(Rows drawn from a dataset)
_ _ _ _ _
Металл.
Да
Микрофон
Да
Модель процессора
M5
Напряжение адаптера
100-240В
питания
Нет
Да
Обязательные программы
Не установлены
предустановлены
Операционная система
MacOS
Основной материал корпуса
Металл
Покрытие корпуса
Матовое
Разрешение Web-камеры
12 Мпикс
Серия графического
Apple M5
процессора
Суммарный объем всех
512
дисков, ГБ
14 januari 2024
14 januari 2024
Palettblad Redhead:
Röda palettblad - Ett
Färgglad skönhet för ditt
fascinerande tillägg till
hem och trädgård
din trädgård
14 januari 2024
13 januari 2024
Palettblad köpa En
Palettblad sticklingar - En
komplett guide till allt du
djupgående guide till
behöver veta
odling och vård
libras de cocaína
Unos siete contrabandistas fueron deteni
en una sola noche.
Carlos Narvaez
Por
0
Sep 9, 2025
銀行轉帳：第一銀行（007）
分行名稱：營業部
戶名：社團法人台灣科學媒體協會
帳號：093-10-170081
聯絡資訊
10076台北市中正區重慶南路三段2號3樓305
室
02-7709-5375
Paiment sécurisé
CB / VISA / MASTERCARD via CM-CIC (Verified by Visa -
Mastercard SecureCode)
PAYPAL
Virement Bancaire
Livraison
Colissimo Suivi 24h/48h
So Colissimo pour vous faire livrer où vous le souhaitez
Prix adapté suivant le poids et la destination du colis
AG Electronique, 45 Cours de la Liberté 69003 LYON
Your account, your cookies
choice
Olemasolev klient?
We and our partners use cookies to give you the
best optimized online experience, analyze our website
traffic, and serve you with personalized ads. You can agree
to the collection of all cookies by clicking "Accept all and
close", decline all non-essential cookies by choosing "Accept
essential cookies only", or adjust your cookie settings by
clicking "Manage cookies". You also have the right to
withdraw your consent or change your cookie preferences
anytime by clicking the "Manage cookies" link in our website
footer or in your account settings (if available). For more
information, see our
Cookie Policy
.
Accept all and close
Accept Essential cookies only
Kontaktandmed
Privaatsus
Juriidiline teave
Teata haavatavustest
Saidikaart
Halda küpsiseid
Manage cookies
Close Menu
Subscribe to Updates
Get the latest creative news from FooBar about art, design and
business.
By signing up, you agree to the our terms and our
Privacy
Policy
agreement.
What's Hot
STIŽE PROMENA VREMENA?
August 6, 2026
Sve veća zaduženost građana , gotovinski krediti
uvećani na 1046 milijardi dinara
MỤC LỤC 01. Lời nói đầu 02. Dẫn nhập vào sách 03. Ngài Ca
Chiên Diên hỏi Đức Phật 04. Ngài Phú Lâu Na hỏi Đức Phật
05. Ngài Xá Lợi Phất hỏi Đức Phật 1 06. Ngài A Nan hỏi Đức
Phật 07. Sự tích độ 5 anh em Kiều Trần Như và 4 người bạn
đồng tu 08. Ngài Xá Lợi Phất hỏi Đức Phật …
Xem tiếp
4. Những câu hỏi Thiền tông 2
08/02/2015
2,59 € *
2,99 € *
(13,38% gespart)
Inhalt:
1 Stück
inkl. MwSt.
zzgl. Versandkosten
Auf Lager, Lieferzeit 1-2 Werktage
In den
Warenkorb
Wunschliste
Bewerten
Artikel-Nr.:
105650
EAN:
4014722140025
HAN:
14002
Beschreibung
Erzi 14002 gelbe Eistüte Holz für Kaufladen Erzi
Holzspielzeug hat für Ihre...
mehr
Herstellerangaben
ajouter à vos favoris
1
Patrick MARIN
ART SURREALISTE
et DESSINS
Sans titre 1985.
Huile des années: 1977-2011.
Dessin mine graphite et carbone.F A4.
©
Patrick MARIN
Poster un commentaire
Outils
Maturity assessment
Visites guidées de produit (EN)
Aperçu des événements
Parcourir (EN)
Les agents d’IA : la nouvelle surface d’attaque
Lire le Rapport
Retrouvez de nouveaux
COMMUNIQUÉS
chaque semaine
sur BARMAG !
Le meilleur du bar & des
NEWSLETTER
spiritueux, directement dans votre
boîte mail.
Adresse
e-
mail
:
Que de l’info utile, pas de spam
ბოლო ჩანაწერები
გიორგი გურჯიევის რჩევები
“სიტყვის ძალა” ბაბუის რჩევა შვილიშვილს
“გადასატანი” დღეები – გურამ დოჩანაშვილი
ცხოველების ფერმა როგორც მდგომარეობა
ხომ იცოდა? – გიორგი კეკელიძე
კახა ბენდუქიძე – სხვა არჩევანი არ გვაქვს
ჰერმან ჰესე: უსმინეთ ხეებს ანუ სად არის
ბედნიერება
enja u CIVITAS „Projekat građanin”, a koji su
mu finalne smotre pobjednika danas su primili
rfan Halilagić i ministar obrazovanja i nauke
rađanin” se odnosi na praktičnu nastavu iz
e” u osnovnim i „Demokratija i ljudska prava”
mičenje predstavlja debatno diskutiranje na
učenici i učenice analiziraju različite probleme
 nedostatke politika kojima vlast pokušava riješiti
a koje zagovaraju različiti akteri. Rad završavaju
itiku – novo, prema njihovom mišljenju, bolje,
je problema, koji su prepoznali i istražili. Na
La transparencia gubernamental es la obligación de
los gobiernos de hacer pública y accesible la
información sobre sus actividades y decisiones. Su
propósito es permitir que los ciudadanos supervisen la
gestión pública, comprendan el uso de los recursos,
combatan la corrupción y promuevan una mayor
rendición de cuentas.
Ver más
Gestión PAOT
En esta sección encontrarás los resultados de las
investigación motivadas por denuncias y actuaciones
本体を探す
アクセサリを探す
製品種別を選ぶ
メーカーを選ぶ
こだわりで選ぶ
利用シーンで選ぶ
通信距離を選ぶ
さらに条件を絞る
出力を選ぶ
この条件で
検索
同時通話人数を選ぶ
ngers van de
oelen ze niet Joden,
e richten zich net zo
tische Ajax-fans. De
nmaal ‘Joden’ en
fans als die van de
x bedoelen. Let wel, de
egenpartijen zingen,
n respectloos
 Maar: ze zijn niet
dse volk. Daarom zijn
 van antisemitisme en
_ _ _ _ _
◆ Problem to work on ◆
Change every occurrence of "Manage cookies" in the rows above to "Customize cookies", and leave all other text unchanged.

◆ Task solution ◆
Металл.
Да
Микрофон
Да
Модель процессора
M5
Напряжение адаптера
100-240В
питания
Нет
Да
Обязательные программы
Не установлены
предустановлены
Операционная система
MacOS
Основной материал корпуса
Металл
Покрытие корпуса
Матовое
Разрешение Web-камеры
12 Мпикс
Серия графического
Apple M5
процессора
Суммарный объем всех
512
дисков, ГБ
14 januari 2024
14 januari 2024
Palettblad Redhead:
Röda palettblad - Ett
Färgglad skönhet för ditt
fascinerande tillägg till
hem och trädgård
din trädgård
14 januari 2024
13 januari 2024
Palettblad köpa En
Palettblad sticklingar - En
komplett guide till allt du
djupgående guide till
behöver veta
odling och vård
libras de cocaína
Unos siete contrabandistas fueron deteni
en una sola noche.
Carlos Narvaez
Por
0
Sep 9, 2025
銀行轉帳：第一銀行（007）
分行名稱：營業部
戶名：社團法人台灣科學媒體協會
帳號：093-10-170081
聯絡資訊
10076台北市中正區重慶南路三段2號3樓305
室
02-7709-5375
Paiment sécurisé
CB / VISA / MASTERCARD via CM-CIC (Verified by Visa -
Mastercard SecureCode)
PAYPAL
Virement Bancaire
Livraison
Colissimo Suivi 24h/48h
So Colissimo pour vous faire livrer où vous le souhaitez
Prix adapté suivant le poids et la destination du colis
AG Electronique, 45 Cours de la Liberté 69003 LYON
Your account, your cookies
choice
Olemasolev klient?
We and our partners use cookies to give you the
best optimized online experience, analyze our website
traffic, and serve you with personalized ads. You can agree
to the collection of all cookies by clicking "Accept all and
close", decline all non-essential cookies by choosing "Accept
essential cookies only", or adjust your cookie settings by
clicking "Customize cookies". You also have the right to
withdraw your consent or change your cookie preferences
anytime by clicking the "Customize cookies" link in our website
footer or in your account settings (if available). For more
information, see our
Cookie Policy
.
Accept all and close
Accept Essential cookies only
Kontaktandmed
Privaatsus
Juriidiline teave
Teata haavatavustest
Saidikaart
Halda küpsiseid
Customize cookies
Close Menu
Subscribe to Updates
Get the latest creative news from FooBar about art, design and
business.
By signing up, you agree to the our terms and our
Privacy
Policy
agreement.
What's Hot
STIŽE PROMENA VREMENA?
August 6, 2026
Sve veća zaduženost građana , gotovinski krediti
uvećani na 1046 milijardi dinara
MỤC LỤC 01. Lời nói đầu 02. Dẫn nhập vào sách 03. Ngài Ca
Chiên Diên hỏi Đức Phật 04. Ngài Phú Lâu Na hỏi Đức Phật
05. Ngài Xá Lợi Phất hỏi Đức Phật 1 06. Ngài A Nan hỏi Đức
Phật 07. Sự tích độ 5 anh em Kiều Trần Như và 4 người bạn
đồng tu 08. Ngài Xá Lợi Phất hỏi Đức Phật …
Xem tiếp
4. Những câu hỏi Thiền tông 2
08/02/2015
2,59 € *
2,99 € *
(13,38% gespart)
Inhalt:
1 Stück
inkl. MwSt.
zzgl. Versandkosten
Auf Lager, Lieferzeit 1-2 Werktage
In den
Warenkorb
Wunschliste
Bewerten
Artikel-Nr.:
105650
EAN:
4014722140025
HAN:
14002
Beschreibung
Erzi 14002 gelbe Eistüte Holz für Kaufladen Erzi
Holzspielzeug hat für Ihre...
mehr
Herstellerangaben
ajouter à vos favoris
1
Patrick MARIN
ART SURREALISTE
et DESSINS
Sans titre 1985.
Huile des années: 1977-2011.
Dessin mine graphite et carbone.F A4.
©
Patrick MARIN
Poster un commentaire
Outils
Maturity assessment
Visites guidées de produit (EN)
Aperçu des événements
Parcourir (EN)
Les agents d’IA : la nouvelle surface d’attaque
Lire le Rapport
Retrouvez de nouveaux
COMMUNIQUÉS
chaque semaine
sur BARMAG !
Le meilleur du bar & des
NEWSLETTER
spiritueux, directement dans votre
boîte mail.
Adresse
e-
mail
:
Que de l’info utile, pas de spam
ბოლო ჩანაწერები
გიორგი გურჯიევის რჩევები
“სიტყვის ძალა” ბაბუის რჩევა შვილიშვილს
“გადასატანი” დღეები – გურამ დოჩანაშვილი
ცხოველების ფერმა როგორც მდგომარეობა
ხომ იცოდა? – გიორგი კეკელიძე
კახა ბენდუქიძე – სხვა არჩევანი არ გვაქვს
ჰერმან ჰესე: უსმინეთ ხეებს ანუ სად არის
ბედნიერება
enja u CIVITAS „Projekat građanin”, a koji su
mu finalne smotre pobjednika danas su primili
rfan Halilagić i ministar obrazovanja i nauke
rađanin” se odnosi na praktičnu nastavu iz
e” u osnovnim i „Demokratija i ljudska prava”
mičenje predstavlja debatno diskutiranje na
učenici i učenice analiziraju različite probleme
 nedostatke politika kojima vlast pokušava riješiti
a koje zagovaraju različiti akteri. Rad završavaju
itiku – novo, prema njihovom mišljenju, bolje,
je problema, koji su prepoznali i istražili. Na
La transparencia gubernamental es la obligación de
los gobiernos de hacer pública y accesible la
información sobre sus actividades y decisiones. Su
propósito es permitir que los ciudadanos supervisen la
gestión pública, comprendan el uso de los recursos,
combatan la corrupción y promuevan una mayor
rendición de cuentas.
Ver más
Gestión PAOT
En esta sección encontrarás los resultados de las
investigación motivadas por denuncias y actuaciones
本体を探す
アクセサリを探す
製品種別を選ぶ
メーカーを選ぶ
こだわりで選ぶ
利用シーンで選ぶ
通信距離を選ぶ
さらに条件を絞る
出力を選ぶ
この条件で
検索
同時通話人数を選ぶ
ngers van de
oelen ze niet Joden,
e richten zich net zo
tische Ajax-fans. De
nmaal ‘Joden’ en
fans als die van de
x bedoelen. Let wel, de
egenpartijen zingen,
n respectloos
 Maar: ze zijn niet
dse volk. Daarom zijn
 van antisemitisme en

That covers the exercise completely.